April 1, 2011
Today us homeschoolers had an April Fool's day party. Yeah, it sounds weird, but we don't really see each other that often so we come up with excuses to have parties and hang out. No one came up with any good jokes, but that's okay. I wasn't really paying that much attention to the others, except for Justin. Since the Burtons have a big house, the party was there. Justin showed me up to his room. It's really big, and he has some movie posters on his walls. He kind of kicked some of his laundry under his bed and turned red when we walked in. He plunked down on his bed and told me he had something to tell me. He gestured that I should sit down next to him. I stared into those deep green eyes.
"You can tell me," I said.
"I know," he muttered, "but I don't know if I should."
"Why not?" I inquired.
"I don't want to scare you away."
"That would take a lot to do." I gave him a quick smile, my heart pounding relentlessly in my chest.
"Alright, you promise you won't run and hide?"

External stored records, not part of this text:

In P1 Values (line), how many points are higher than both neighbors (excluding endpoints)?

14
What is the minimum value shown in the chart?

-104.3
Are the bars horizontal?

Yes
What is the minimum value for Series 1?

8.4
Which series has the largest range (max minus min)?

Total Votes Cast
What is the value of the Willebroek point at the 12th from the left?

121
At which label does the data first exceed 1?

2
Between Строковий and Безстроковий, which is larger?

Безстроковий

He took a moment to gaze into my eyes. He looked nervous, scared and a lot younger. He brushed his blonde hair out of his eyes and leaned towards me.
"I like you, a lot." He whispered.
My veins were blazing with fire, and I knew I loved him, too. Without a second thought, I hugged him as tightly as I could, so happy that I finally found someone who felt the way I did. We just sat there for a few perfect moments, before his mom came up. That's when it got kind of awkward. We headed downstairs after that confrontation, and rejoined the party, but we kept to ourselves.

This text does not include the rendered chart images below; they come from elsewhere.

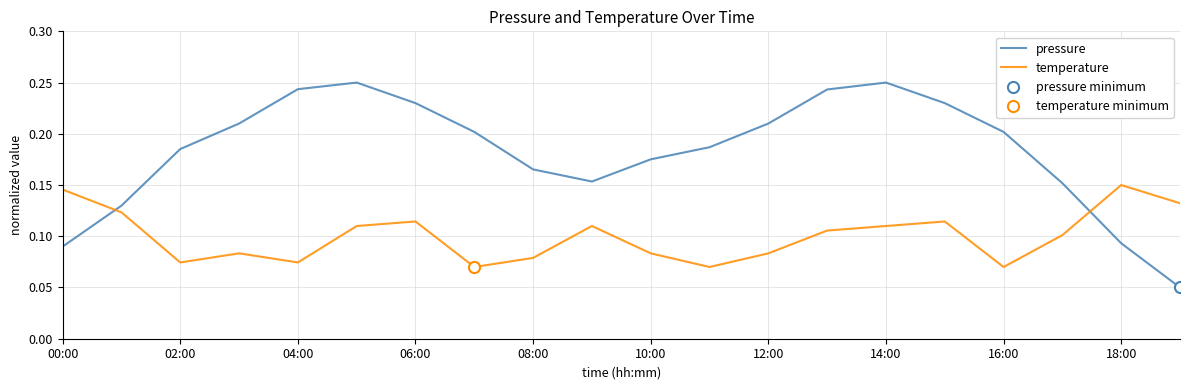

True or false: pressure and temperature intersect in this chart.

True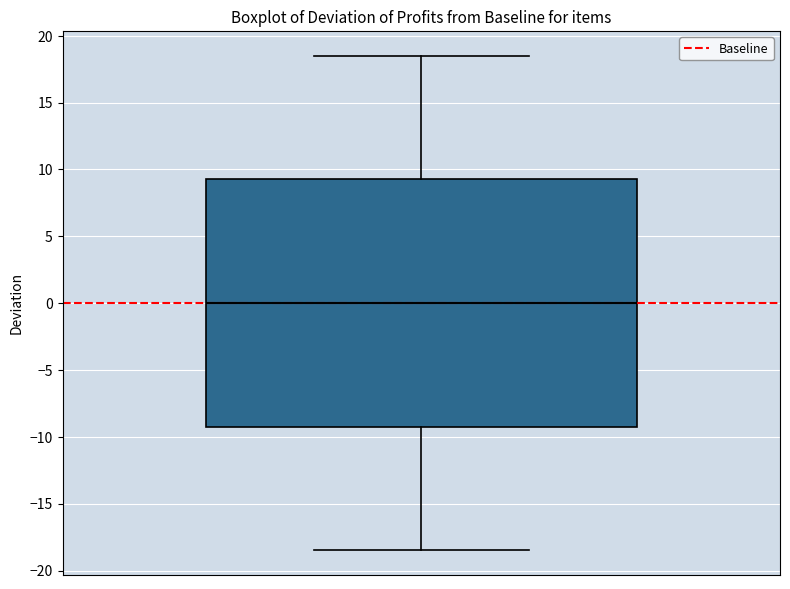

Read this box plot against the y-axis: the position of the median line, the range covered by the box, and the ends of both whiskers. The values are not printed on the chart, so give them approximately, as read against the axis.

median 0.0, box -9.0 to 9.5, whiskers -18.5 to 18.5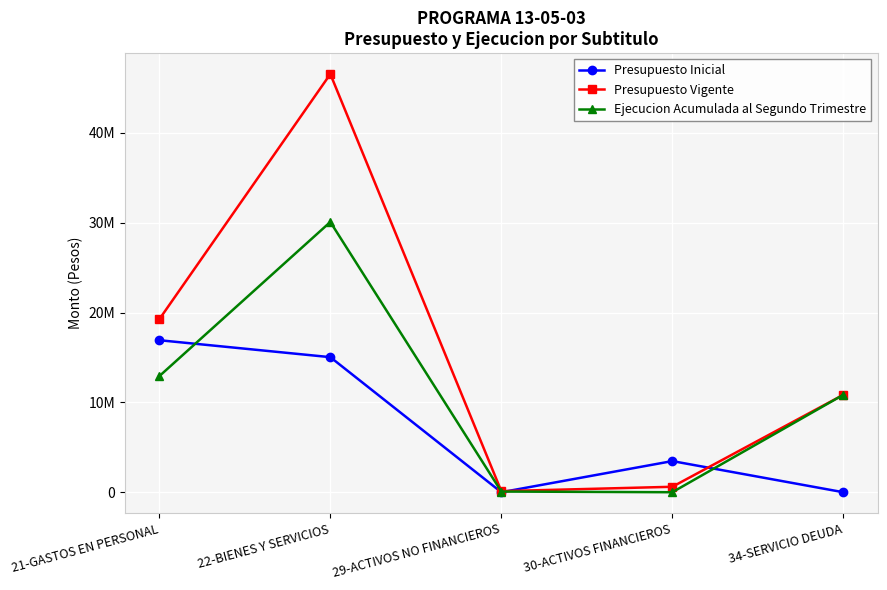

What is the difference between the maximum and second lowest values in the Presupuesto Inicial series?

16921238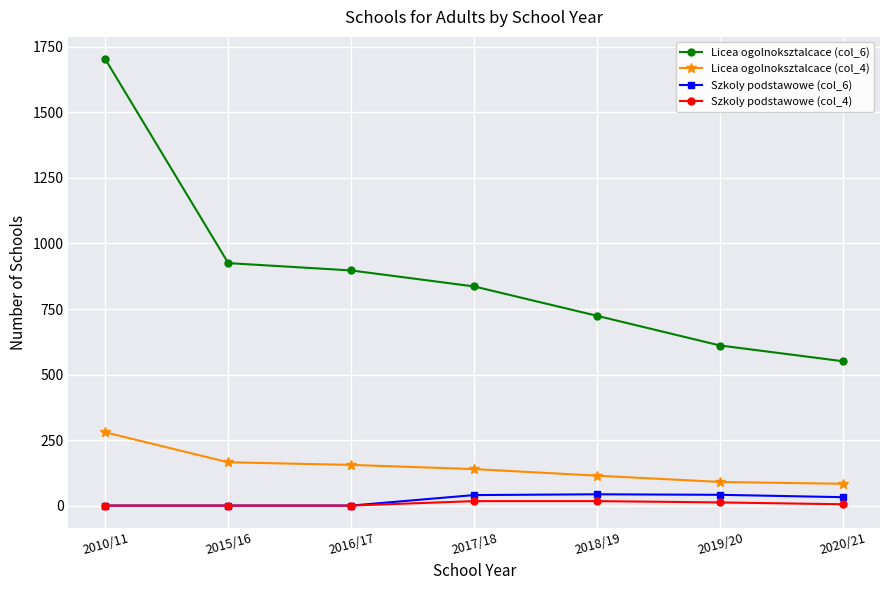

What is the sum of the Licea ogolnoksztalcace (col_4) values at 2018/19 and 2020/21?

199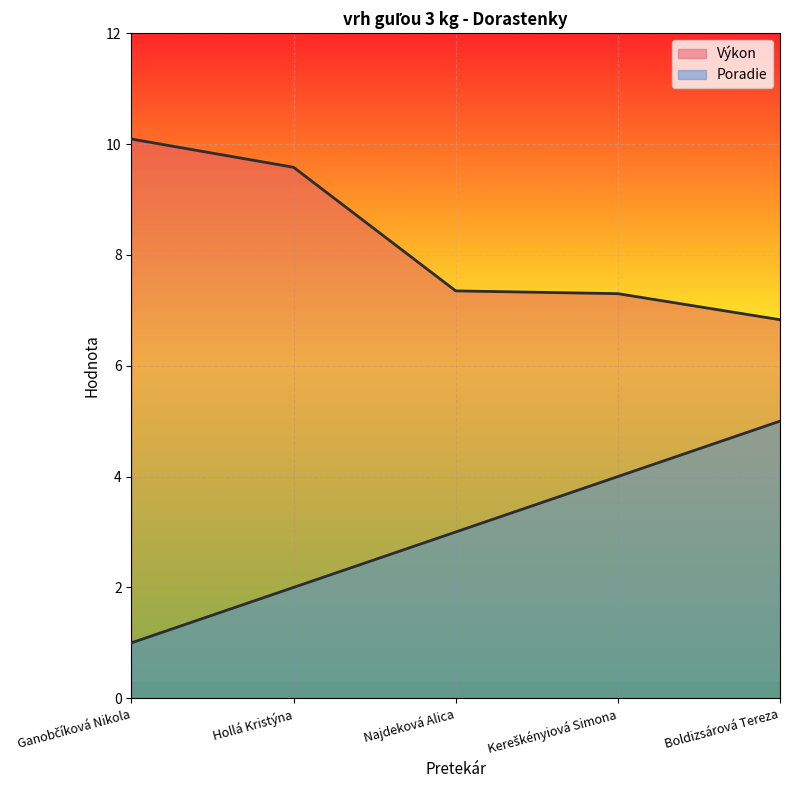

The Výkon series shows 11.0 at Najdeková Alica. True or false?

False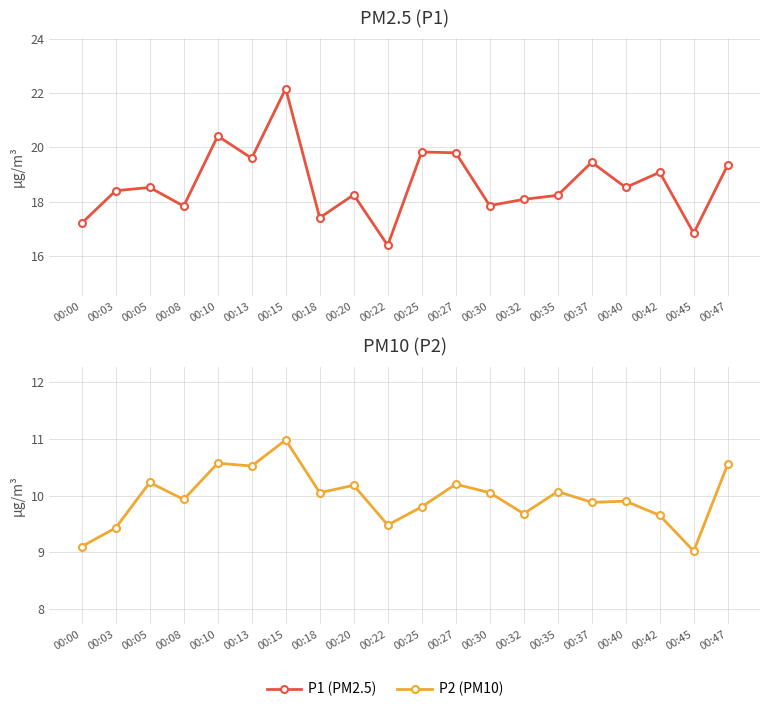

Reading right to left, what are all the values shown in this chart?

P1: 19.4	16.8	19.1	18.5	19.4	18.2	18.1	17.9	19.8	19.8	16.4	18.2	17.4	22.2	19.6	20.4	17.8	18.5	18.4	17.2
P2: 10.6	9.0	9.7	9.9	9.9	10.1	9.7	10.1	10.2	9.8	9.5	10.2	10.1	11.0	10.5	10.6	9.9	10.2	9.4	9.1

Joe, I can't believe it. I found him! He loves me! It's the best feeling of my life, and it would be perfect, except I can't shake the feeling that I'm unfaithful to Jake, that I'm cheating on Jake. I know it's stupid, because I was never "with" Jake, but I still feel that way. I can't help my emotions. I hate myself for it, but I still love Jake. Why? I wish I knew. Augh, I wish my emotions were clearer.